Bakashaba had proceeded to kick the deceased. As Bakashabe did the kicking accused held the deceased. PW1 testified that he had seen
accused hit the deceased with a bottle in .the head. He further stated that the deceased fell about one metre from the doorway to
the bar. He said he had seen the altercation while he sat inside the bar in a position where he could observe what went on since
there was light coming from a lantern burning inside the bar. In his Police statement made on 26th July 2002 in the wake of the death
of the deceased PW1 did not state who in particular struck the deceased with the bottle. His statement read, ‘They assaulted
him with an empty bottle which hit him on the head’.

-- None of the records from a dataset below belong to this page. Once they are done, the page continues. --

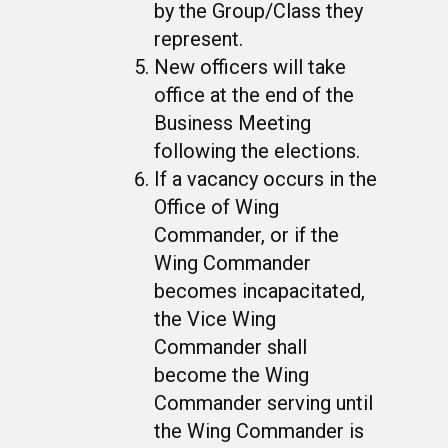
by the Group/Class they
represent.
New officers will take
office at the end of the
Business Meeting
following the elections.
If a vacancy occurs in the
Office of Wing
Commander, or if the
Wing Commander
becomes incapacitated,
the Vice Wing
Commander shall
become the Wing
Commander serving until
the Wing Commander is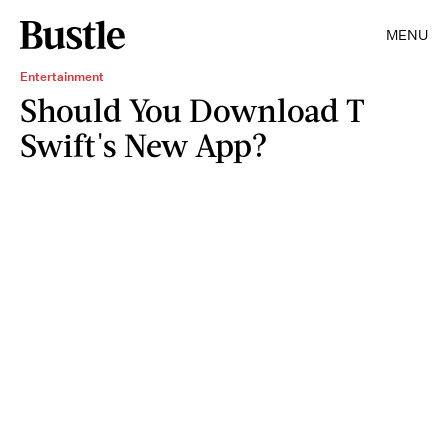
MENU
Entertainment
Should You Download T
Swift's New App?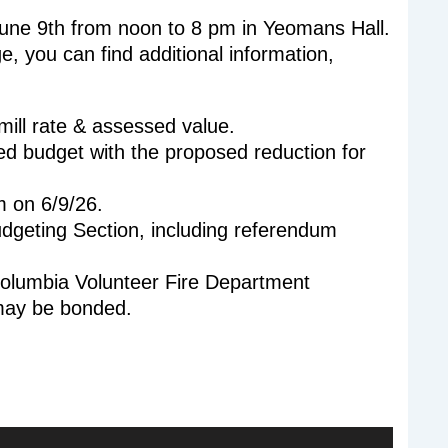
une 9th from noon to 8 pm in Yeomans Hall.
, you can find additional information,
ill rate & assessed value.
 budget with the proposed reduction for
m on 6/9/26.
dgeting Section, including referendum
olumbia Volunteer Fire Department
 may be bonded.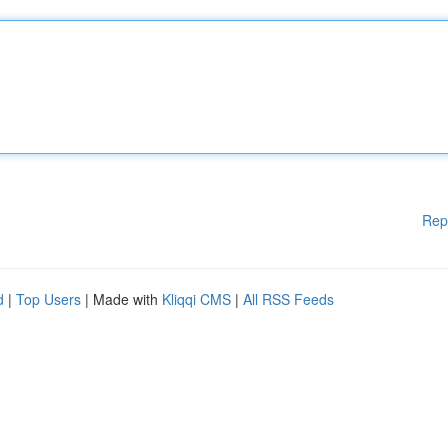
Rep
d
|
Top Users
| Made with
Kliqqi CMS
|
All RSS Feeds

The evidence of PW4 was that he saw what went on that night outside the bar while he sat inside the bar near the doorway. It was
his evidence the deceased had fallen two steps from the doorway. He stated that no sooner had Bakashaba and accused gone through
the doorway to the bar followed by the deceased than Bakashaba pulled the deceased to the ground. Accused had then struck the deceased
in the head with the bottle. In a statement made to Police on 15th August 2002 however PW4 had stated:
‘For us we remained inside the bar drinking. When we finished our beers, we decided to go to homes. As we reached outside the
bar we couldn’t see Mubangizi who had gone following the three persons to collect his bottle’.
That statement was acknowledged by the witness as one he made to Police soon after the death of Mubangizi. From the statement which
is more contemporaneous to the occasion than the testimony in court, it emerges there was no sense of urgency when Mubangizi went
outside which one would expect if anything unusual happened. Those in the bar continued taking their drinks. Afterwards they went
outside but could not see the deceased. Had events been the way PW4 and PW1 related in court those in the bar would not have continued
drinking while confusion reigned nearby and there would have been no disappearance of the deceased since he would have fallen nearby.
Most probably the deceased traveled far from the bar. PW3 testified that he visited the scene and saw the vomit and faeces of the
deceased about 50 metres from the bar. It was his evidence he was taken to the scene by PW2. Interestingly in his evidence PW2 said
the deceased was found at a distance of about 4 metres from the bar.

In his defence accused stated that he passed by the bar on the night in issue. He said he had retired early leaving Bakashaba at
the bar. Further he said that he had already left the bar when the deceased was attacked.

When an accused person sets up a defence of alibi he is under no duty to prove it. The prosecution has the onus to disprove it by
adducing evidence which places the accused person squarely at the scene of crime.

The two prosecution witnesses who said they were present at the scene of crime gave contradictory evidence which goes to the root
of the prosecution case. They point to deliberate falsehood and cannot be ignored. Consequently I find the prosecution testimony
of what transpired on the occasion worthless and reject it.

The alibi of the accused person has not been disproved by the prosecution.

This ingredient of participation has not been proved by the prosecution beyond reasonable doubt.

The gentlemen assessors advised me to find accused not guilty of the charge. For the reasons I have given in the course of this judgment
I agree with that opinion; I find accused not guilty and acquit him accordingly.